NAFi aims to establish a production cycle consisting of fish aquaculture, microalgae production and aquaculture sludge utilisation and to optimise the nutrient and economic balance.
All nutrient streams, especially process water from fish farming and aquaculture sludge, are to be utilised in the sense of a circular economy. The model site is located in Gönnebek in Schleswig-Holstein.
With the growing awareness of the consequences of global eutrophication and the finite nature of phosphorus deposits, the need for systems that enable efficient nutrient utilisation is increasing.
Aquaponics systems, i.e. combined aquacultures that utilise their process water for plant cultivation, are now established, but are rarely profitable enough for long-term economic viability. In NaFi, microalgae are also used in water treatment for optimisation.
Innovations and advantages of the NaFi project
1. microalgae complement land plant cultivation:
- Direct nutrient utilisation: microalgae can directly utilise the nitrogen (ammonium) and phosphorus (phosphate) released by fish without the need for a correspondingly large biofilter, creating useful biomass rather than just taking up space.
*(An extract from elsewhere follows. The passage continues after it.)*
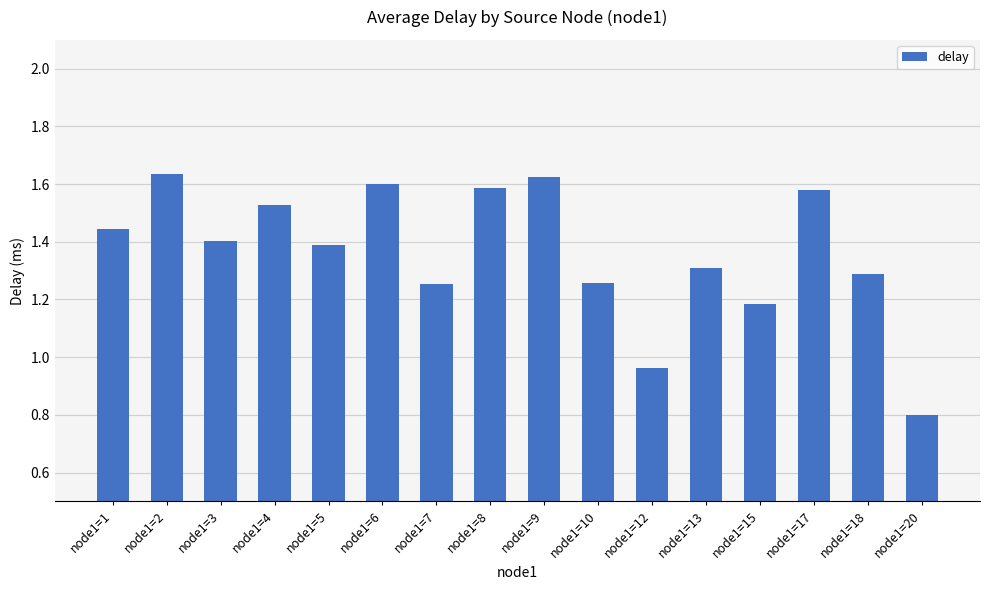

How many distinct data groups are displayed?

1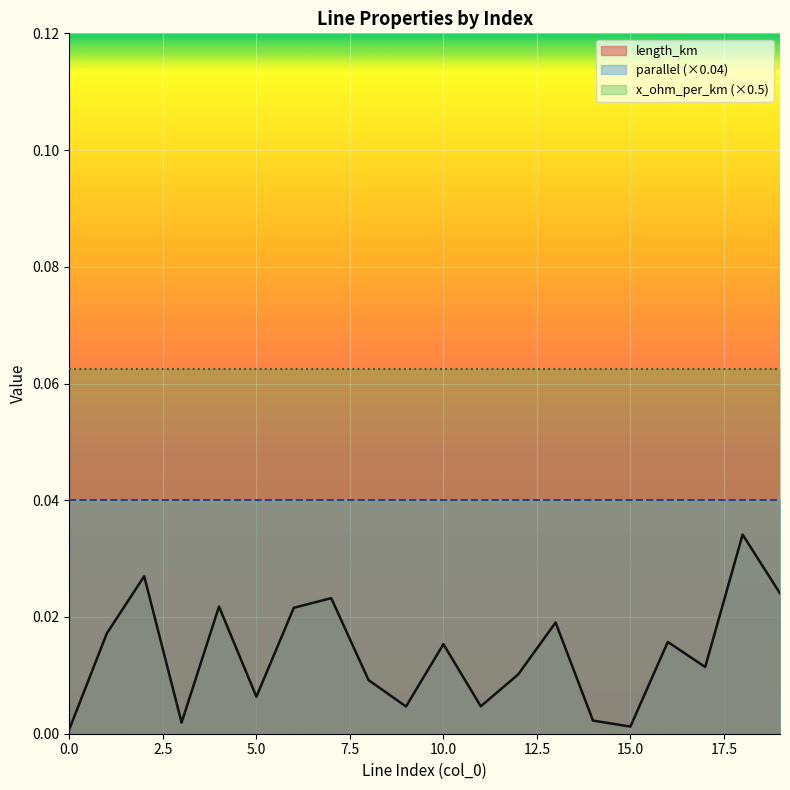

Does the chart display data point markers on the line(s)?

No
- Higher removal rates: Microalgae have higher growth rates than terrestrial plants and convert nitrogen and phosphorus directly into aquaponically useful compounds.
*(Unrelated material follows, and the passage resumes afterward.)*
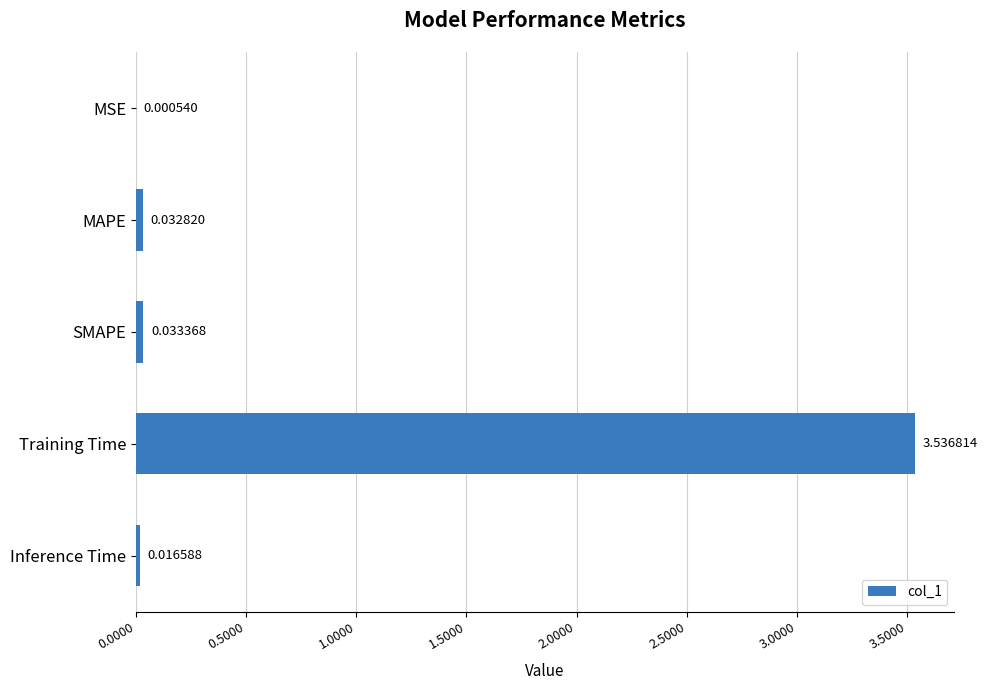

Which has a higher value, Inference Time or SMAPE?

SMAPE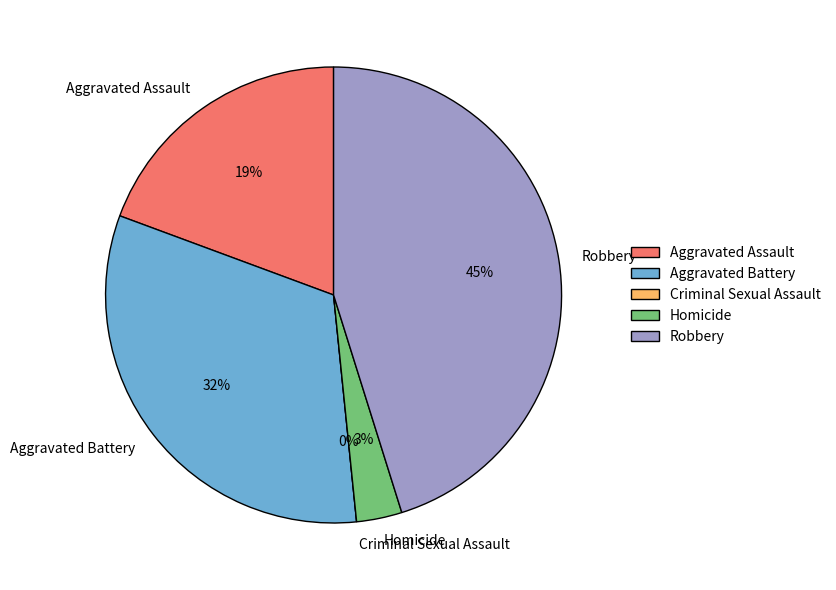

Which has a higher value, Aggravated Assault or Robbery?

Robbery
- Stable pH value: Microalgae raise the pH value through photosynthesis, which reduces the artificial addition of alkaline salts.
- Oxygen enrichment: Microalgae release oxygen into the process water, which reduces the need for external oxygen supply for fish farming.
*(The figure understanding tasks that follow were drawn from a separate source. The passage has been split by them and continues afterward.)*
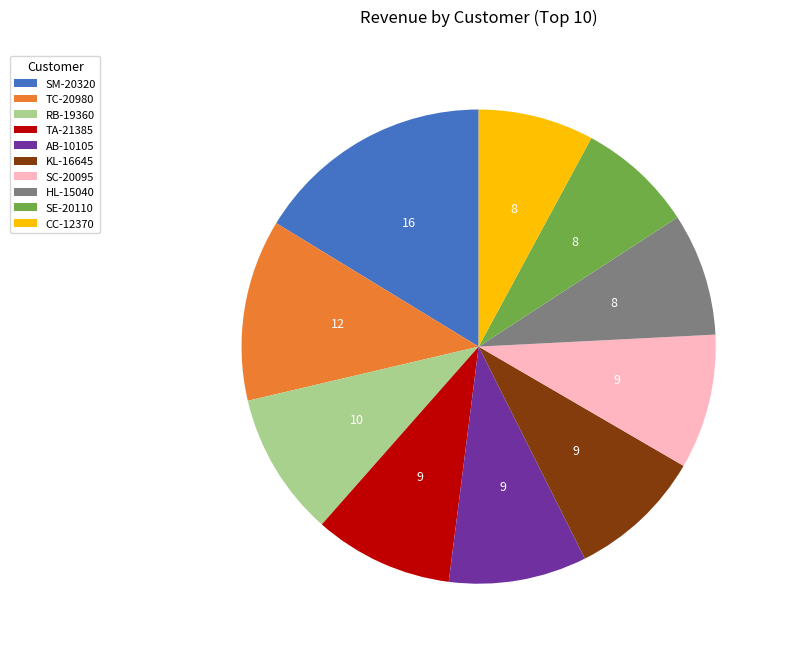

Combined, do TA-21385 and SE-20110 account for over 50%?

No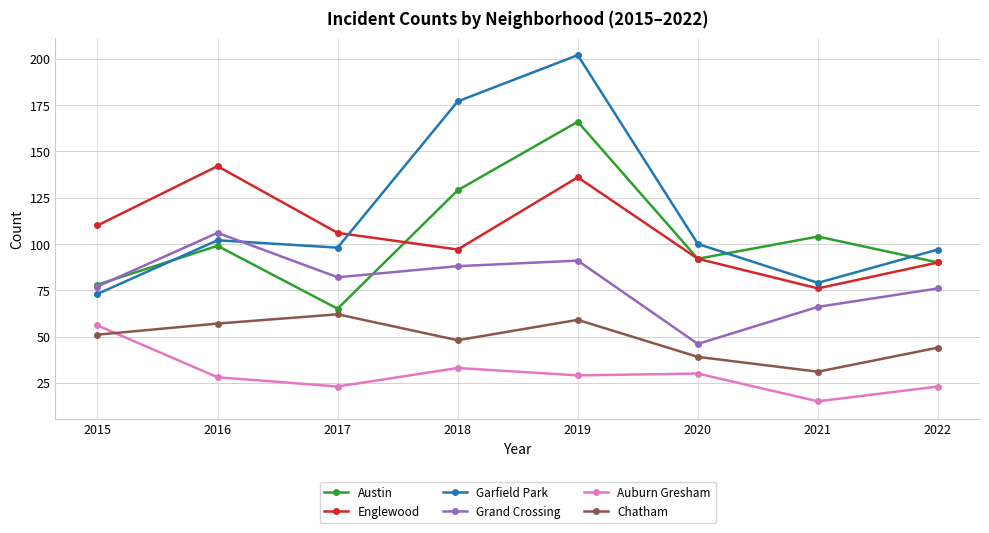

Rank the categories by Englewood value from highest to lowest.

2016, 2019, 2015, 2017, 2018, 2020, 2022, 2021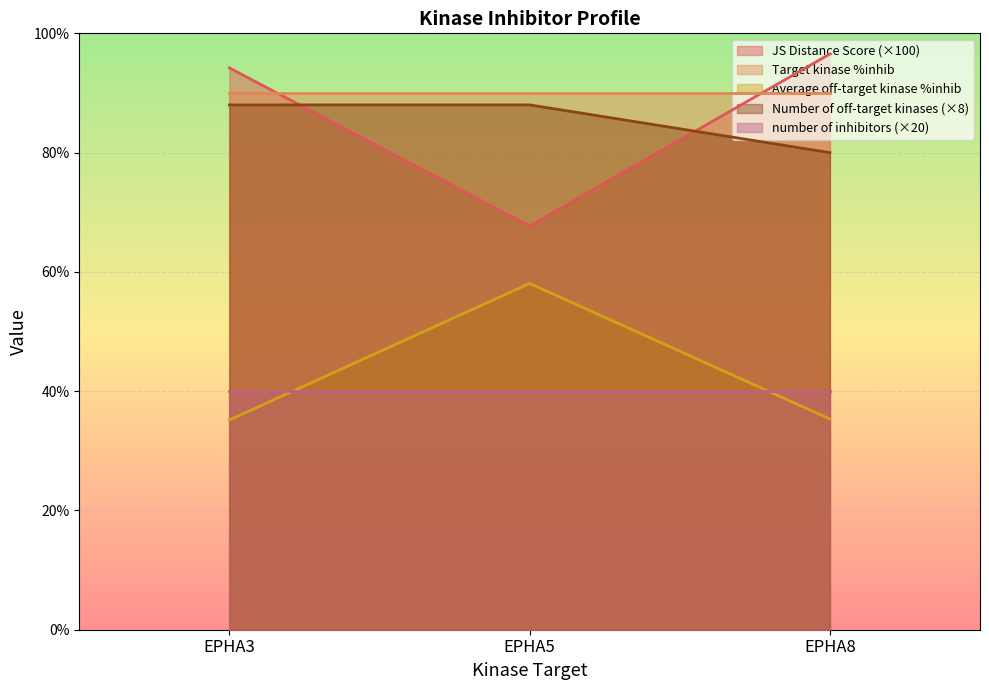

Where is Average off-target kinase %inhib nearest to the value 46?

EPHA8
- Thermal energy: Microalgae bioreactors can provide excess heat for warm water fish farming or can be fed into the local heating network.
2. utilisation of aquaculture sludge:
- Vermicomposting: Earthworms decompose the sludge quickly, reduce unwanted microorganisms and produce high-quality fertiliser in the form of worm humus and worm tea, which also enables pH adjustment in crop cultivation.
- Seed coating: The sludge serves as a nutrient source for an innovative ecological coating of biochar and superabsorbers that can replace mineral fertilisers.
These approaches represent an almost closed-loop economy, save energy costs and conserve resources compared to conventional production methods.